Run to create dataframe with datetime index
url = "https://www.ndbc.noaa.gov/view_text_file.php?filename=42887h2016.txt.gz&dir=data/historical/stdmet/"
data_csv = urlopen(url)
df = pd.read_csv(data_csv, delim_whitespace=True, index_col=0, parse_dates=True)
df.drop(['WDIR', 'WSPD', 'GST', 'WVHT', 'DPD', 'APD', 'MWD', 'PRES', 'VIS', 'TIDE', 'VIS', 'ATMP', 'WTMP'],
axis = 1, inplace = True)
#Data Preparation
df.reset_index(level=0, inplace=True)
df = df.iloc[1:]
df = df.rename(columns={'#YY': 'YY'})
#Create datetime variable
df['Date'] = df[df.columns[0:3]].apply(lambda x: '/'.join(x.dropna().astype(int).astype(str)),axis=1)
df['Time'] = df[df.columns[3:5]].apply(lambda x: ':'.join(x.dropna().astype(int).astype(str)),axis=1)

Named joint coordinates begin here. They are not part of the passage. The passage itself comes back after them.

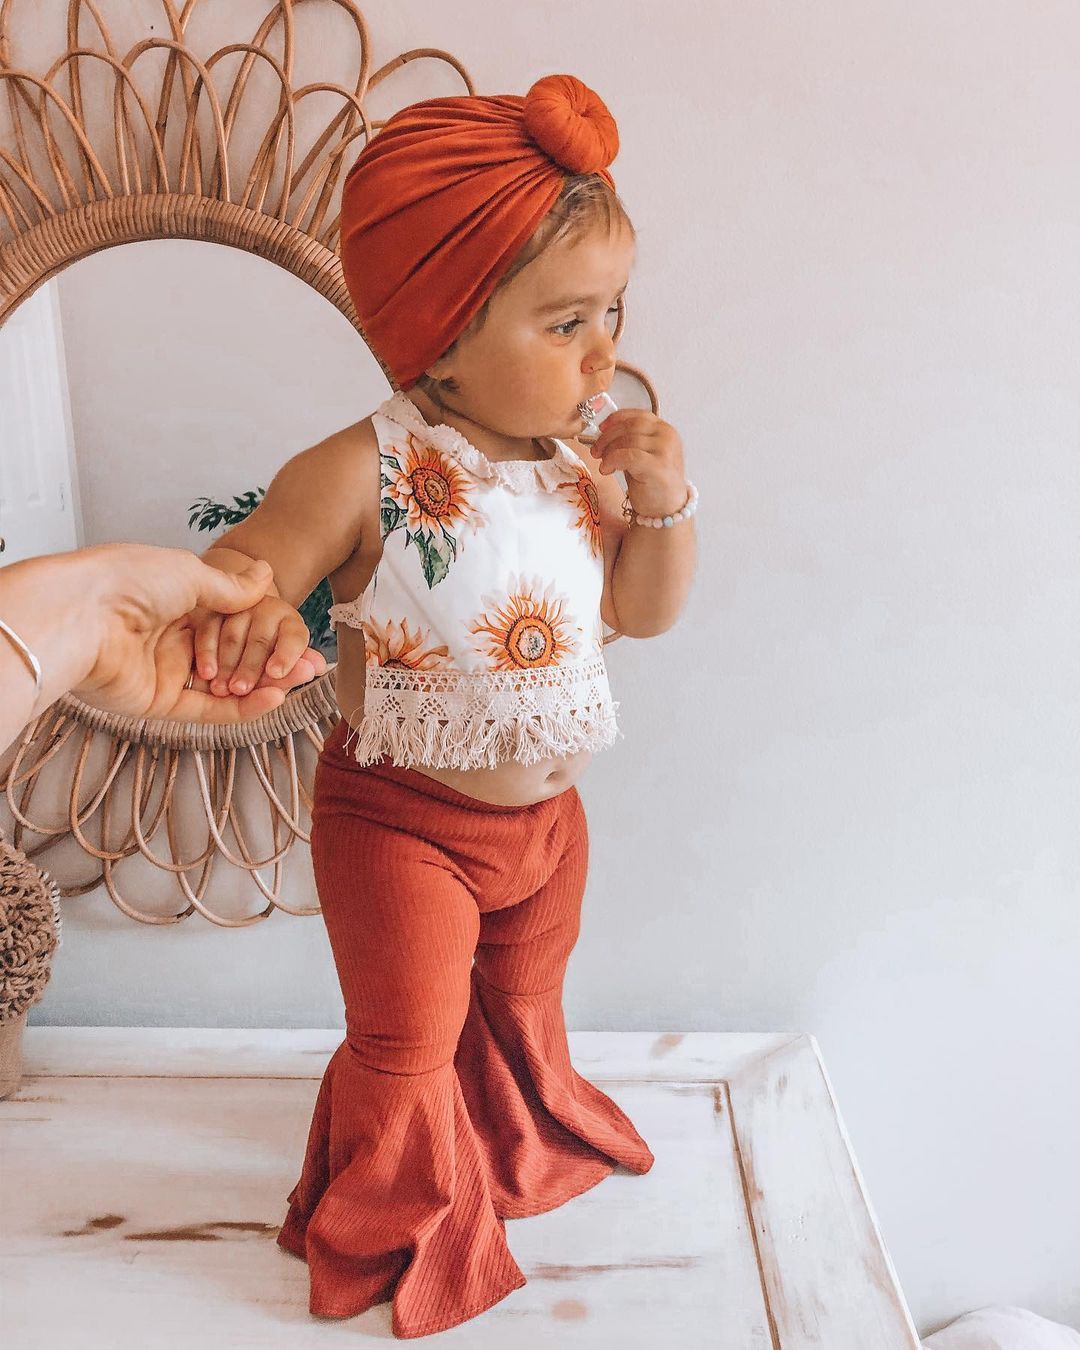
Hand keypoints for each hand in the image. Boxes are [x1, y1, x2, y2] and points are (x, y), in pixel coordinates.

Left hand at [71, 544, 325, 722]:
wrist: (81, 616)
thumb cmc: (126, 582)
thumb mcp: (191, 573)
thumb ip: (231, 587)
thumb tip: (265, 576)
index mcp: (175, 599)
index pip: (231, 619)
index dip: (267, 629)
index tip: (300, 637)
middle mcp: (171, 635)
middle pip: (233, 654)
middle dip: (273, 661)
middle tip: (311, 665)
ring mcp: (166, 670)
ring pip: (225, 683)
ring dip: (263, 684)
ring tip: (300, 681)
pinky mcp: (160, 702)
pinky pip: (208, 709)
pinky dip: (241, 707)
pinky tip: (272, 698)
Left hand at [588, 408, 687, 517]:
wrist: (666, 509)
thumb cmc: (651, 483)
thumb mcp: (641, 454)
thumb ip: (630, 439)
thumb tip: (603, 430)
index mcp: (664, 429)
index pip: (637, 415)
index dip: (615, 419)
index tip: (601, 428)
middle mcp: (667, 435)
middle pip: (630, 426)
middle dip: (607, 437)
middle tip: (596, 451)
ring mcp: (665, 450)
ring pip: (627, 440)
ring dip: (609, 451)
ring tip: (603, 464)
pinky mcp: (659, 466)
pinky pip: (628, 455)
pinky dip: (613, 460)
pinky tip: (607, 470)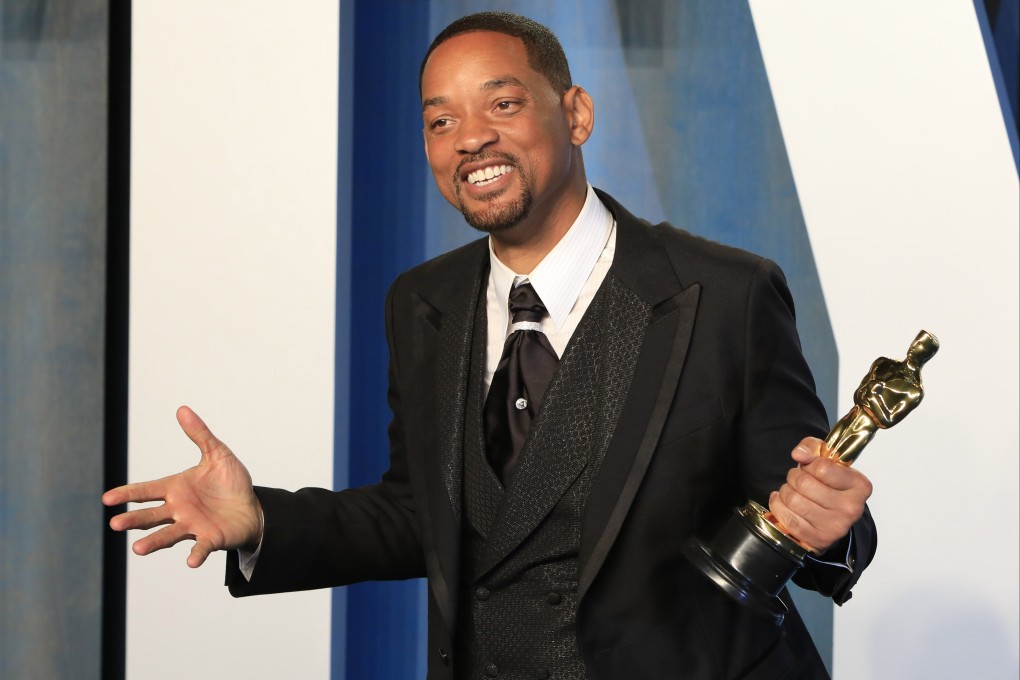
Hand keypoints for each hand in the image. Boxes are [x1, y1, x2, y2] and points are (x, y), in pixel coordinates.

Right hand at [102, 406, 263, 567]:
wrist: (253, 507)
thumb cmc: (231, 483)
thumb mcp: (217, 454)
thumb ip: (199, 435)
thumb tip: (182, 409)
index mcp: (176, 488)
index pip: (146, 490)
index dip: (127, 494)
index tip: (107, 499)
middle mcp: (178, 510)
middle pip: (151, 515)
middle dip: (134, 519)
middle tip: (116, 524)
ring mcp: (192, 526)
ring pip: (168, 535)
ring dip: (154, 542)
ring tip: (138, 549)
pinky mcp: (210, 539)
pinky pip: (201, 548)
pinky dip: (196, 555)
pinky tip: (191, 562)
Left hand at [768, 437, 872, 551]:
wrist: (831, 519)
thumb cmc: (828, 486)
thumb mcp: (826, 460)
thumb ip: (813, 447)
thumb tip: (798, 454)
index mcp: (859, 486)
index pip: (822, 467)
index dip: (809, 464)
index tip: (811, 468)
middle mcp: (851, 508)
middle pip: (804, 483)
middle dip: (793, 477)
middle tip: (797, 479)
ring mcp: (835, 527)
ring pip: (793, 499)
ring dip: (784, 491)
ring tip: (792, 491)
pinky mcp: (817, 540)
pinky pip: (787, 518)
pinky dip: (778, 506)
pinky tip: (782, 503)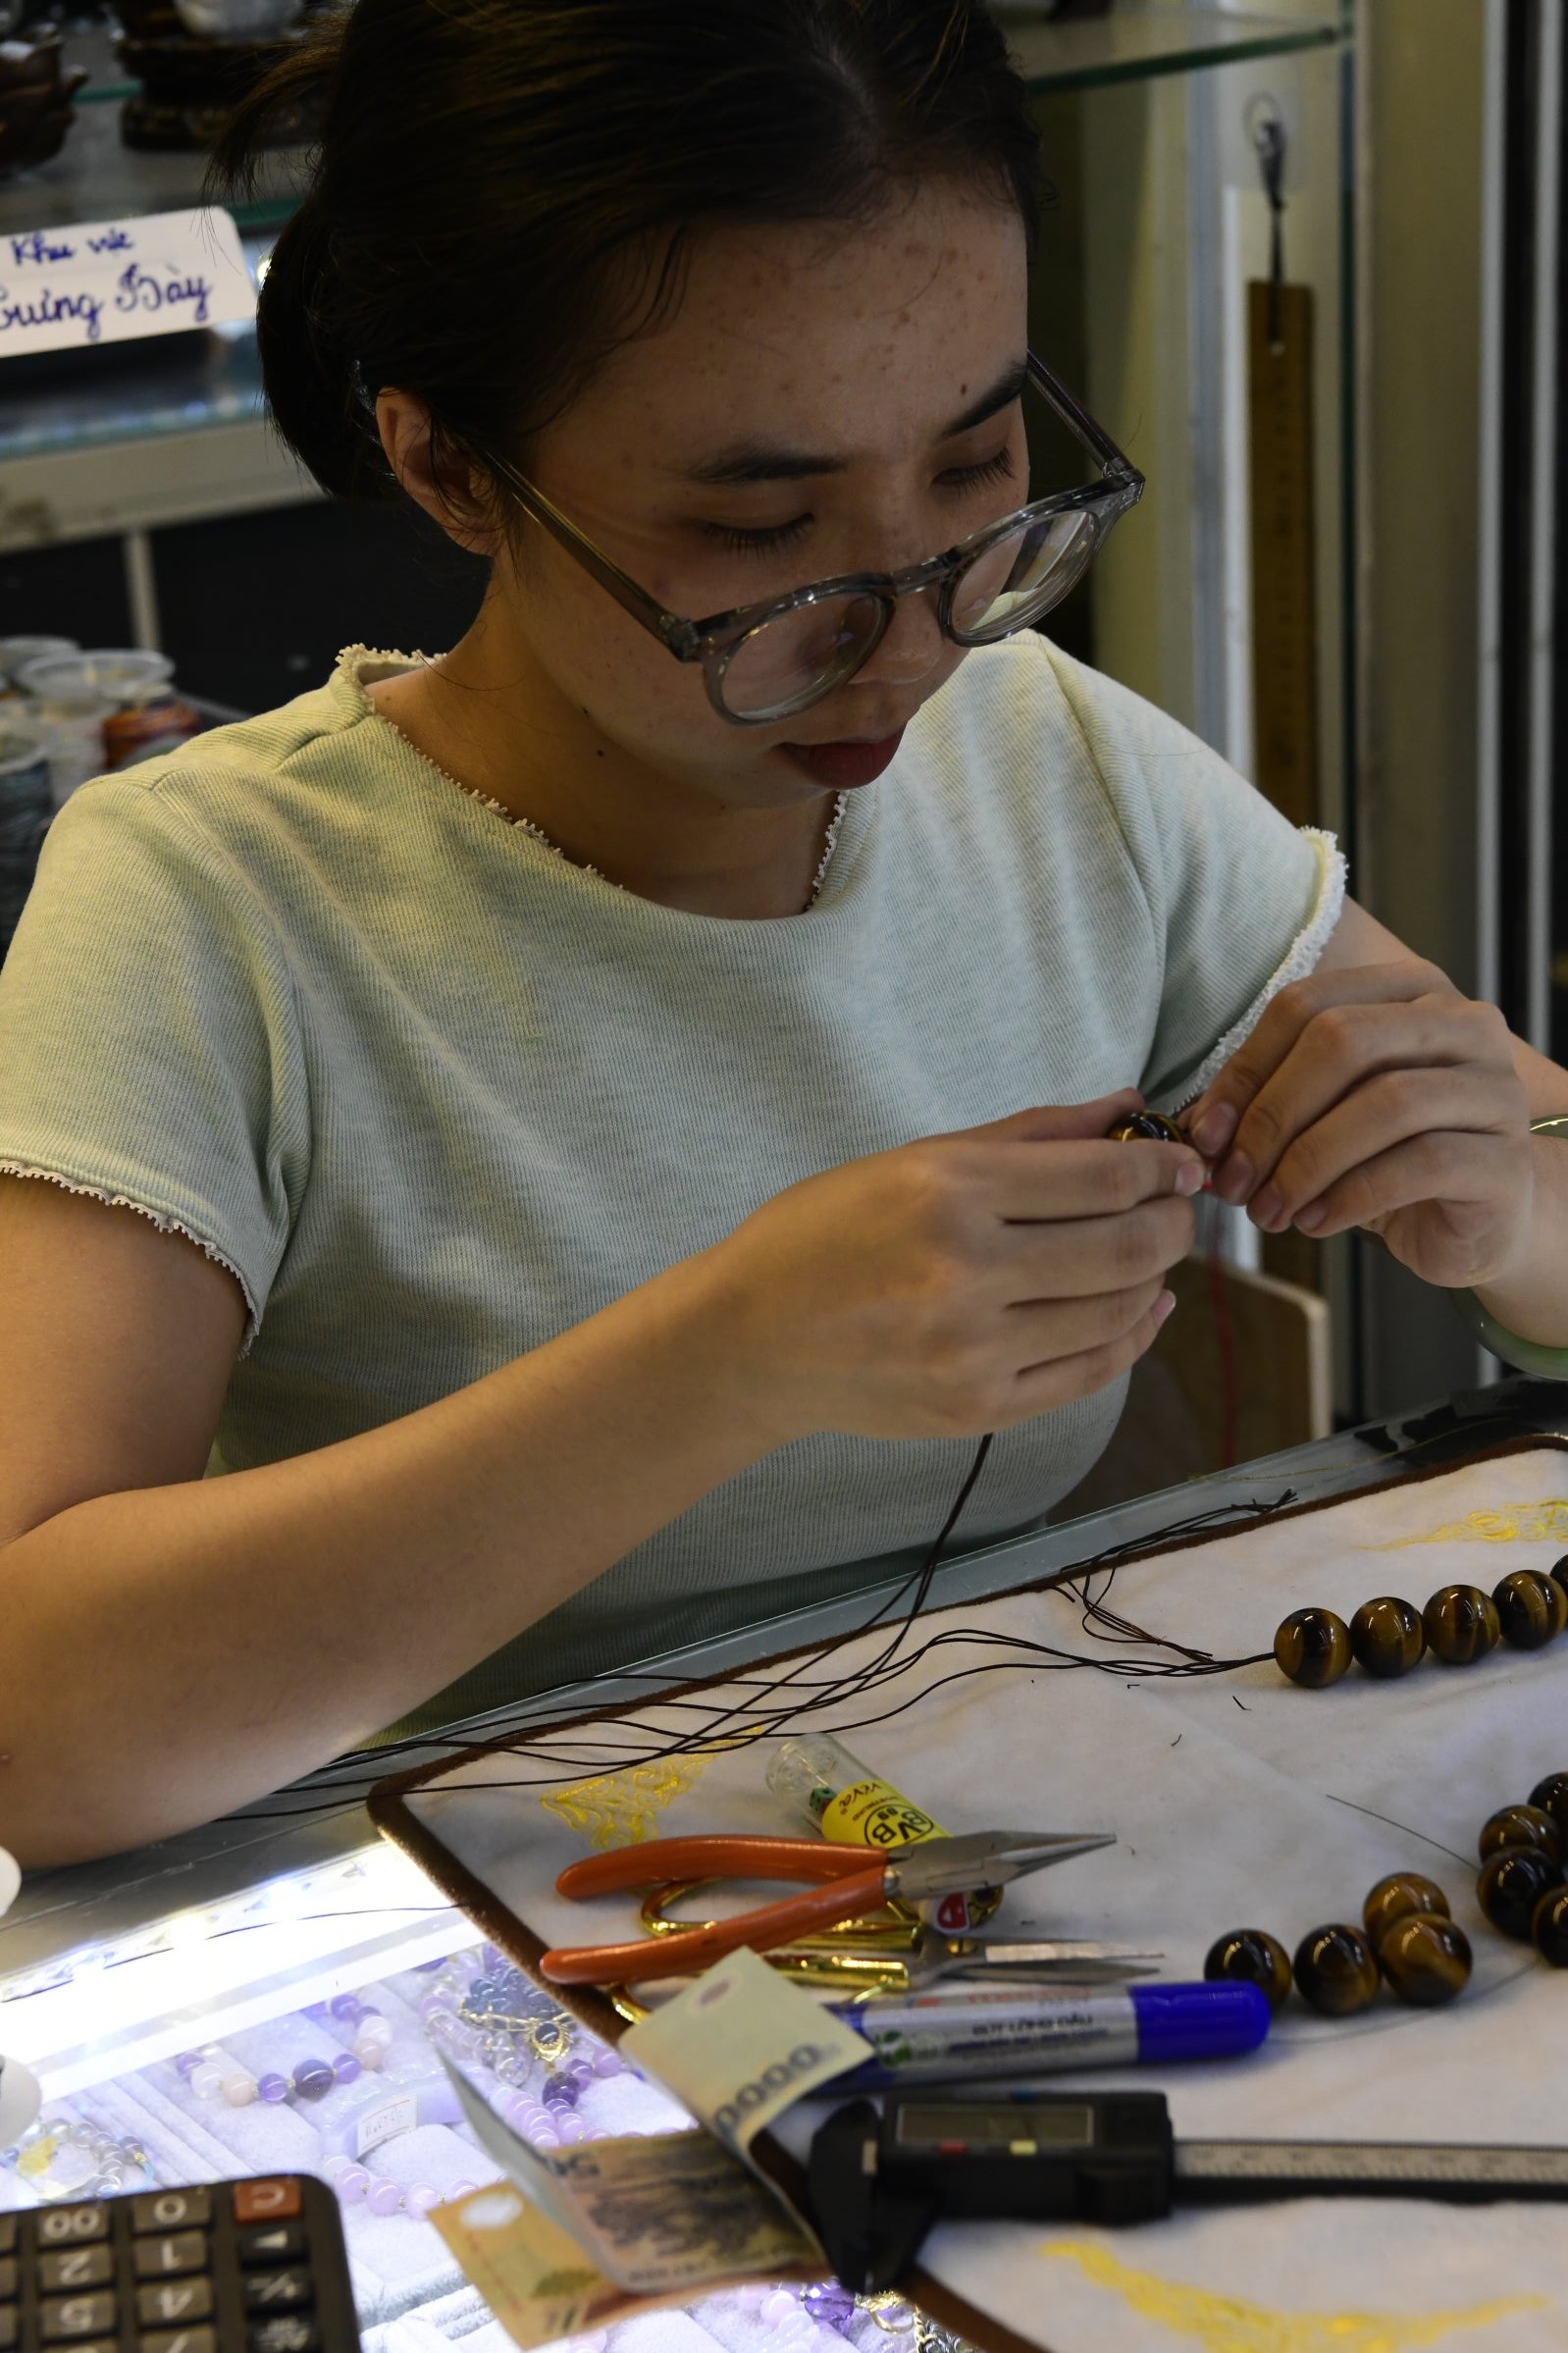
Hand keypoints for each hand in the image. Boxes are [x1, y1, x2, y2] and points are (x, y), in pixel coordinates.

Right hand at [705, 1090, 1202, 1444]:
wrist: (750, 1340)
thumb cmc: (825, 1235)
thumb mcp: (914, 1161)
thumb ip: (1028, 1135)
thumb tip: (1125, 1107)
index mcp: (947, 1194)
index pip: (1102, 1180)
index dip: (1163, 1170)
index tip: (1182, 1164)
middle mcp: (964, 1272)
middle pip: (1124, 1247)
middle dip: (1174, 1222)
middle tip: (1181, 1208)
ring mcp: (973, 1349)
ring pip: (1115, 1312)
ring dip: (1156, 1277)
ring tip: (1157, 1253)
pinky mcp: (977, 1407)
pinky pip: (1090, 1373)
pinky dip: (1131, 1337)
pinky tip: (1140, 1308)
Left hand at [1182, 963, 1533, 1288]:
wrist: (1485, 1220)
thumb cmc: (1393, 1160)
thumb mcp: (1327, 1118)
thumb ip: (1271, 1104)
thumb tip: (1199, 1127)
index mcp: (1409, 992)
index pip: (1306, 1005)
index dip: (1245, 1070)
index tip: (1205, 1133)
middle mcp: (1462, 1025)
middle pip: (1343, 1042)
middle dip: (1271, 1116)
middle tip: (1233, 1180)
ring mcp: (1494, 1088)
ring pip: (1383, 1104)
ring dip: (1306, 1164)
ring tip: (1268, 1210)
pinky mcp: (1505, 1160)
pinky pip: (1419, 1164)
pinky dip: (1351, 1196)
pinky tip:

df['Date.Time'] = df['Date'] + ':' + df['Time']
df['Date'] = pd.to_datetime(df['Date'], format = '%Y/%m/%d')
df['Date.Time'] = pd.to_datetime(df['Date.Time'], format='%Y/%m/%d:%H:%M', utc=True)
#Remaining data prep for the dataframe and create index w/ time date
df = df.convert_objects(convert_numeric=True)
df = df[(df['MM'] == 2.0) | (df['MM'] == 3.0)]
df = df.replace(999, np.nan)
df = df.set_index('Date.Time')
df.drop(['hh', 'mm', 'Time', 'Date'], axis = 1, inplace = True)
The result is the dataframe we want:
YY MM DD DEWP
Date.Time
2016-12-01 00:00:00+00:00 2016 12 1 11.3
2016-12-01 01:00:00+00:00 2016 12 1 9.0
2016-12-01 02:00:00+00:00 2016 12 1 11.0
2016-12-01 03:00:00+00:00 2016 12 1 10.8
2016-12-01 04:00:00+00:00 2016 12 1 6.5
Now resample up to 1 min from an hour
df = df.resample('1min').asfreq()
df.head()
Results:
YY MM DD DEWP
Date.Time
2016-12-01 00:00:00+00:00 2016.0 12.0 1.0 11.3
2016-12-01 00:01:00+00:00 NaN NaN NaN NaN
2016-12-01 00:02:00+00:00 NaN NaN NaN NaN
2016-12-01 00:03:00+00:00 NaN NaN NaN NaN
2016-12-01 00:04:00+00:00 NaN NaN NaN NaN
Fill in NaN values with Pad command
df = df.resample('1min').pad()
df.head()
Results:
YY MM DD DEWP
Date.Time
2016-12-01 00:00:00+00:00 2016.0 12.0 1.0 11.3
2016-12-01 00:01:00+00:00 NaN NaN NaN NaN
2016-12-01 00:02:00+00:00 NaN NaN NaN NaN
2016-12-01 00:03:00+00:00 NaN NaN NaN NaN
2016-12-01 00:04:00+00:00 NaN NaN NaN NaN
Variable DEWP is supposed to look like this
YY MM DD DEWP
Date.Time
2016-12-01 00:00:00+00:00 2016.0 12.0 1.0 11.3
2016-12-01 00:01:00+00:00 2016.0 12.0 1.0 11.3
2016-12-01 00:02:00+00:00 2016.0 12.0 1.0 11.3
2016-12-01 00:03:00+00:00 2016.0 12.0 1.0 11.3
2016-12-01 00:04:00+00:00 2016.0 12.0 1.0 11.3
Any help would be appreciated!
The function df.resample('1min').fillna("pad") worked. Documentation can be found here.